------ Records supplied

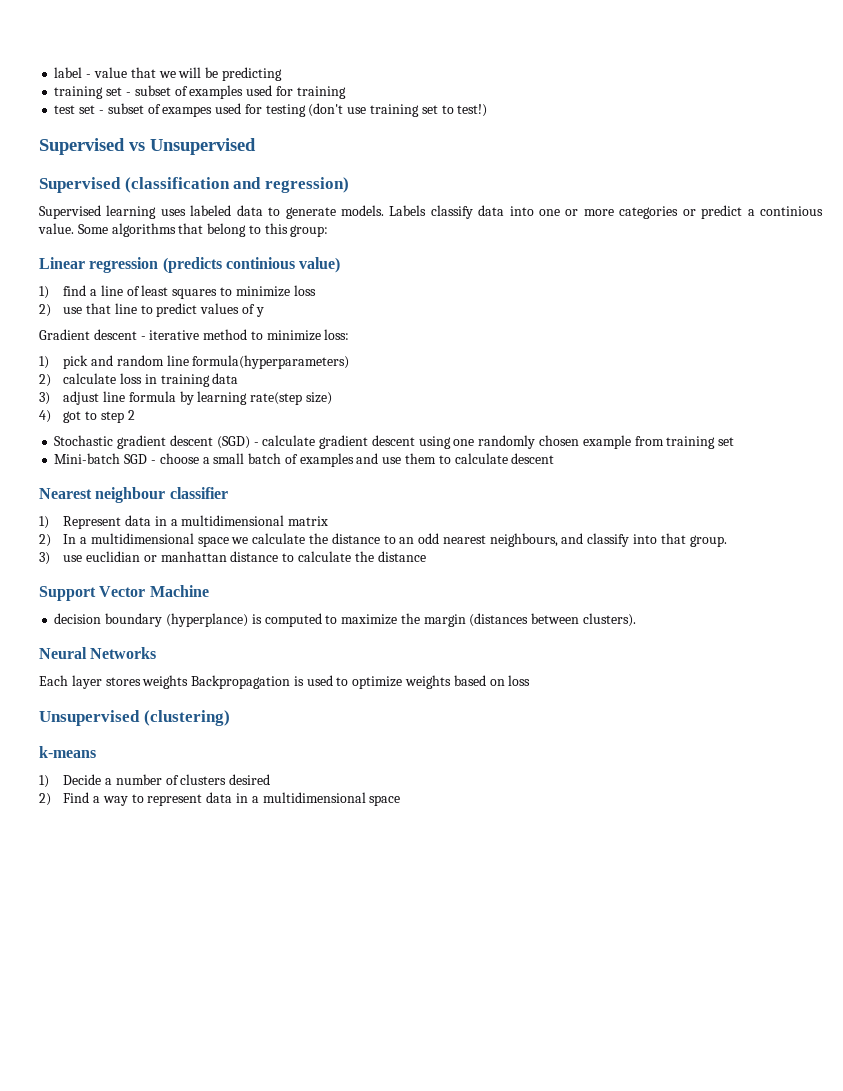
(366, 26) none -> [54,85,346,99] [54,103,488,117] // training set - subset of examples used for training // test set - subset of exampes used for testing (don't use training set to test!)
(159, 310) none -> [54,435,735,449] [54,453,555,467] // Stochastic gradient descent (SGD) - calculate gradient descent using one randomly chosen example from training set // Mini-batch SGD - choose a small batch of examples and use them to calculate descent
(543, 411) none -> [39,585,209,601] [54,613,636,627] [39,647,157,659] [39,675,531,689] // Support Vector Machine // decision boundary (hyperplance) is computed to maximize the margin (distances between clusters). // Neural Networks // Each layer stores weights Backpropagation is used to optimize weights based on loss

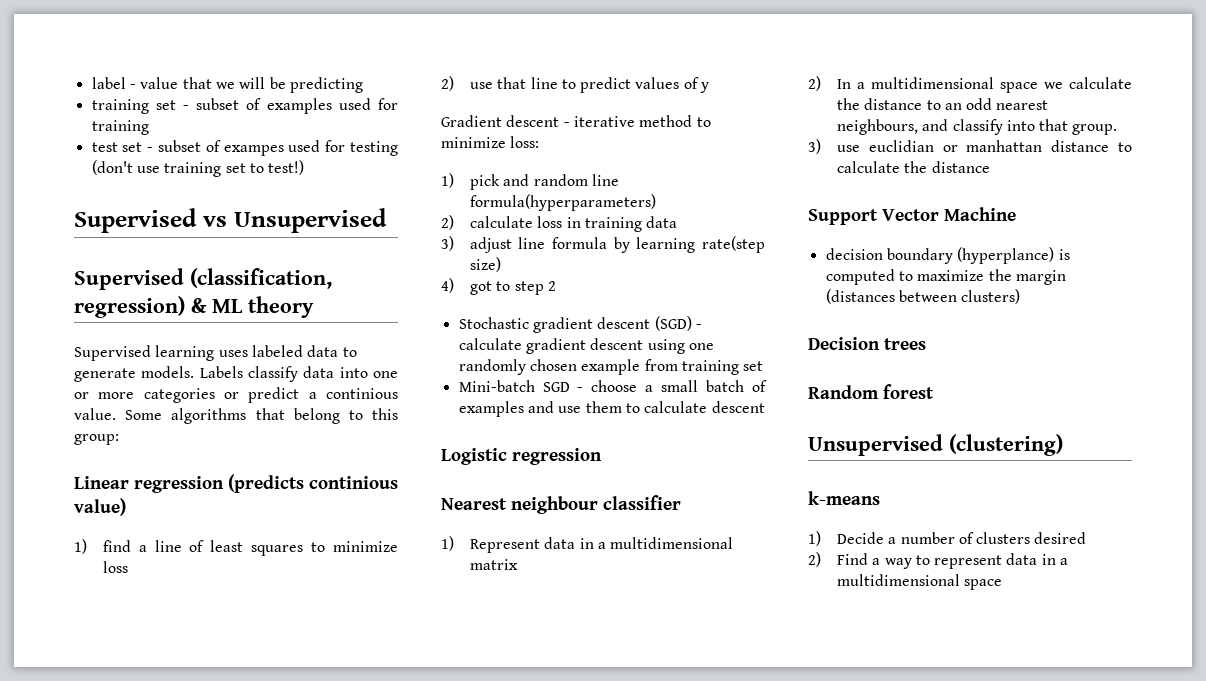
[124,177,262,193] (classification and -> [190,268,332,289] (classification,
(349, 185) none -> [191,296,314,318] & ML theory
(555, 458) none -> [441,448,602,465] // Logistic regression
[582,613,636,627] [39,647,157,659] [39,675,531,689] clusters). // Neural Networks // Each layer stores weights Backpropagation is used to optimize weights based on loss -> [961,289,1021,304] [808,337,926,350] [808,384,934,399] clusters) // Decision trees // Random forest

------------

▶ **Work task**
The records above are to be copied exactly, without their pictures.

▶ **Result**
(366, 26) none -> [54,85,346,99] [54,103,488,117] // training set - subset of examples used for training // test set - subset of exampes used for testing (don't use training set to test!)
(159, 310) none -> [54,435,735,449] [54,453,555,467] // Stochastic gradient descent (SGD) - calculate gradient descent using one randomly chosen example from training set // Mini-batch SGD - choose a small batch of examples and use them to calculate descent
(543, 411) none -> [39,585,209,601] [54,613,636,627] [39,647,157,659] [39,675,531,689] // Support Vector Machine // decision boundary (hyperplance) is computed to maximize the margin (distances between clusters). // Neural Networks // Each layer stores weights Backpropagation is used to optimize weights based on loss

[124,177,262,193] (classification and -> [190,268,332,289] (classification,
(349, 185) none -> [191,296,314,318] & ML theory
(555, 458) none -> [441,448,602,465] // Logistic regression
[582,613,636,627] [39,647,157,659] [39,675,531,689] clusters). // Neural Networks // Each layer stores weights Backpropagation is used to optimize weights based on loss -> [961,289,1021,304] [808,337,926,350] [808,384,934,399] clusters) // Decision trees // Random forest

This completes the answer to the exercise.